# TASK STATEMENT
Retype every line below precisely as it appears.

# RECORD SET
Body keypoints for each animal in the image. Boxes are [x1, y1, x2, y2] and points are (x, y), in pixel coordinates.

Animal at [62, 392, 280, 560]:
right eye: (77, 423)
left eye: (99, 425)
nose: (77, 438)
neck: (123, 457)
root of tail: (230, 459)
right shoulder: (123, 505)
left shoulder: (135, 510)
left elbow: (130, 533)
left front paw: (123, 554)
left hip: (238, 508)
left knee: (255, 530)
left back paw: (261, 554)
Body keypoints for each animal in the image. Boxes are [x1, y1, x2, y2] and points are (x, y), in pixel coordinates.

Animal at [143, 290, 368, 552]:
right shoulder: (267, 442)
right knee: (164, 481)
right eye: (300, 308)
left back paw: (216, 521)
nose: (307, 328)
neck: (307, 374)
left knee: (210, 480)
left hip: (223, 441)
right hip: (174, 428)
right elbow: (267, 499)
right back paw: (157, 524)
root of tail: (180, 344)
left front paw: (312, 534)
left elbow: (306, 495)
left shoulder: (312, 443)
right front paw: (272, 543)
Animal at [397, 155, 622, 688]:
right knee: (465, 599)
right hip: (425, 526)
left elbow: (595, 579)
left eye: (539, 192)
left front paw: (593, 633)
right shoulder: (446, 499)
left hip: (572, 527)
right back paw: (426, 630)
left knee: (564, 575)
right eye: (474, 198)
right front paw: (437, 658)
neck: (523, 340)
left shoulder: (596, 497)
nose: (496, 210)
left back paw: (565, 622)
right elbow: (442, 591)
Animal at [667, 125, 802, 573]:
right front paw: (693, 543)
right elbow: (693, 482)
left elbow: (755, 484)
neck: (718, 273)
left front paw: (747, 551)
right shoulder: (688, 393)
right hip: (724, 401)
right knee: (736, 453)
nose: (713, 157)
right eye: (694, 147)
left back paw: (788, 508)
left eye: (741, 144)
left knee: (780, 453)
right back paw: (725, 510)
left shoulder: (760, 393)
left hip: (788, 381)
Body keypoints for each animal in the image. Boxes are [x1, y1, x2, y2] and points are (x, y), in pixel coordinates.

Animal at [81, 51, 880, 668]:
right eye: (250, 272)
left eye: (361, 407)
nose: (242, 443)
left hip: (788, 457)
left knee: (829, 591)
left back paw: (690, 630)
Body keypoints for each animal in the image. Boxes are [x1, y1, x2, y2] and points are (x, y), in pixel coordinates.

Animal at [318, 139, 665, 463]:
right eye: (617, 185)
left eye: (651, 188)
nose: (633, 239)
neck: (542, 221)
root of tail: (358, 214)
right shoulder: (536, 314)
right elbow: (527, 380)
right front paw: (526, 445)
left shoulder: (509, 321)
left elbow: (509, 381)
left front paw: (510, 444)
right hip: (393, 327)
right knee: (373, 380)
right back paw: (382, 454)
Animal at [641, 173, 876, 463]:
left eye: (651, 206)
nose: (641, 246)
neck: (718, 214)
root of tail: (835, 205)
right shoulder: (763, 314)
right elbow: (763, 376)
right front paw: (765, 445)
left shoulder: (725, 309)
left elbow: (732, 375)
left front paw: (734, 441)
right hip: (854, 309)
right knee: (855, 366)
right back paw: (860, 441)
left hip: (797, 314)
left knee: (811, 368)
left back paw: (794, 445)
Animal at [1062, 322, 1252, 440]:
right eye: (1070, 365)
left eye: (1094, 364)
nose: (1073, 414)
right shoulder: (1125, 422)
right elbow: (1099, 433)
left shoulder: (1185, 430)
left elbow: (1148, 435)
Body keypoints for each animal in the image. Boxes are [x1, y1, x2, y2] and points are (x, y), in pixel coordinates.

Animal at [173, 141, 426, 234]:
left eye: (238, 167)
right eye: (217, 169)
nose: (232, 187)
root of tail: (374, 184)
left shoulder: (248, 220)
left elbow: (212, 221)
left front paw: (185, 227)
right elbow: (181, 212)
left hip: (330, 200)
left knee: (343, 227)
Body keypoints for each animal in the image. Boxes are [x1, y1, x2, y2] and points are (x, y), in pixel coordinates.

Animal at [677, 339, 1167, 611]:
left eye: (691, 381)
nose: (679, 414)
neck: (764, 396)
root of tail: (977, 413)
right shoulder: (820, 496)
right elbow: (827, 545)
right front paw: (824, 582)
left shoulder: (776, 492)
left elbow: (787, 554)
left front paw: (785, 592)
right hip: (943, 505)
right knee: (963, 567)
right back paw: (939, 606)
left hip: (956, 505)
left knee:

# SOLUTION TO THE EXERCISE
Body keypoints for each animal in the image. Boxes are [x1, y1, x2, y2] and points are (x, y), in pixel coordinates.

Animal at [62, 392, 280, 560]:
right eye: (77, 423)
left eye: (99, 425)
nose: (77, 438)
neck: (123, 457)
root of tail: (230, 459)
right shoulder: (123, 505)
left shoulder: (135, 510)
left elbow: (130, 533)
left front paw: (123, 554)
left hip: (238, 508)
left knee: (255, 530)
left back paw: (261, 554)
Body keypoints for each animal in the image. Boxes are [x1, y1, x2, y2] and points are (x, y), in pixel coordinates.

Animal at [143, 290, 368, 552]:
right shoulder: (267, 442)
right knee: (164, 481)
right eye: (300, 308)
left back paw: (216, 521)
nose: (307, 328)
neck: (307, 374)
left knee: (210, 480)
left hip: (223, 441)
right hip: (174, 428)
right elbow: (267, 499)
right back paw: (157, 524)
root of tail: (180, 344)
left front paw: (312, 534)
left elbow: (306, 495)
left shoulder: (312, 443)
right front paw: (272, 543)
Animal at [397, 155, 622, 688]:
right knee: (465, 599)
right hip: (425, 526)
left elbow: (595, 579)
left eye: (539, 192)
left front paw: (593, 633)
right shoulder: (446, 499)
left hip: (572, 527)
right back paw: (426, 630)
left knee: (564, 575)
right eye: (474, 198)
right front paw: (437, 658)
neck: (523, 340)
left shoulder: (596, 497)
nose: (496, 210)
left back paw: (565, 622)
right elbow: (442, 591)
Animal at [667, 125, 802, 573]:
right front paw: (693, 543)
right elbow: (693, 482)
left elbow: (755, 484)
neck: (718, 273)
left front paw: (747, 551)
right shoulder: (688, 393)
right hip: (724, 401)
right knee: (736, 453)
nose: (713, 157)
right eye: (694, 147)
left back paw: (788, 508)
left eye: (741, 144)
left knee: (780, 453)
right back paw: (725, 510)
left shoulder: (760, 393)
left hip: (788, 381)
Body keypoints for each animal in the image. Boxes are [x1, y1, x2, y2] and points are (x, y), in pixel coordinates.

Animal at [81, 51, 880, 668]:
right eye: (250, 272)
left eye: (361, 407)
nose: (242, 443)
left hip: (788, 457)
left knee: (829, 591)
left back paw: (690, 630)
Body keypoints for each animal in the image. Boxes are [x1, y1, x2, y2] and points are (x, y), in pixel coordinates.

Animal at [318, 139, 665, 463]:
right eye: (617, 185)
left eye: (651, 188)
nose: (633, 239)
neck: (542, 221)
root of tail: (358, 214)
right shoulder: (536, 314)
right elbow: (527, 380)
right front paw: (526, 445)
left shoulder: (509, 321)
left elbow: (509, 381)
left front paw: (510, 444)
right hip: (393, 327)
right knee: (373, 380)
right back paw: (382, 454)
Animal at [641, 173, 876, 463]:
left eye: (651, 206)
nose: (641, 246)
neck: (718, 214)
root of tail: (835, 205)
right shoulder: (763, 314)
right elbow: (763, 376)
right front paw: (765, 445)
left shoulder: (725, 309)
left elbow: (732, 375)
left front paw: (734, 441)
right hip: (854, 309)
right knee: (855, 366)
right back paw: (860, 441)
left hip: (797, 314)
left knee: (811, 368)
left back paw: (794, 445)
Animal at [1062, 322, 1252, 440]:
right eye: (1070, 365)
left eye: (1094, 364)
nose: (1073, 414)
right shoulder: (1125, 422)
right elbow: (1099, 433)
left shoulder: (1185, 430)
left elbow: (1148, 435)
Body keypoints for each animal in the image. Boxes are [x1, y1, x2, y2] and points are (x, y), in pixel coordinates.

Animal at [173, 141, 426, 234]:
left eye: (238, 167)
right eye: (217, 169)
nose: (232, 187)
root of tail: (374, 184)
left shoulder: (248, 220)
left elbow: (212, 221)
left front paw: (185, 227)
right elbow: (181, 212)
left hip: (330, 200)
left knee: (343, 227)
Body keypoints for each animal in the image. Boxes are [x1, y1, x2, y2] and points are (x, y), in pixel coordinates.

Animal at [677, 339, 1167, 611]:
left eye: (691, 381)
nose: (679, 414)
neck: (764, 396)
root of tail: (977, 413)
right shoulder: (820, 496)
right elbow: (827, 545)
right front paw: (824, 582)
left shoulder: (776, 492)
left elbow: (787, 554)
left front paw: (785, 592)
right hip: (943, 505)
right knee: (963, 567)
right back paw: (939, 606)
left hip: (956, 505)
left knee:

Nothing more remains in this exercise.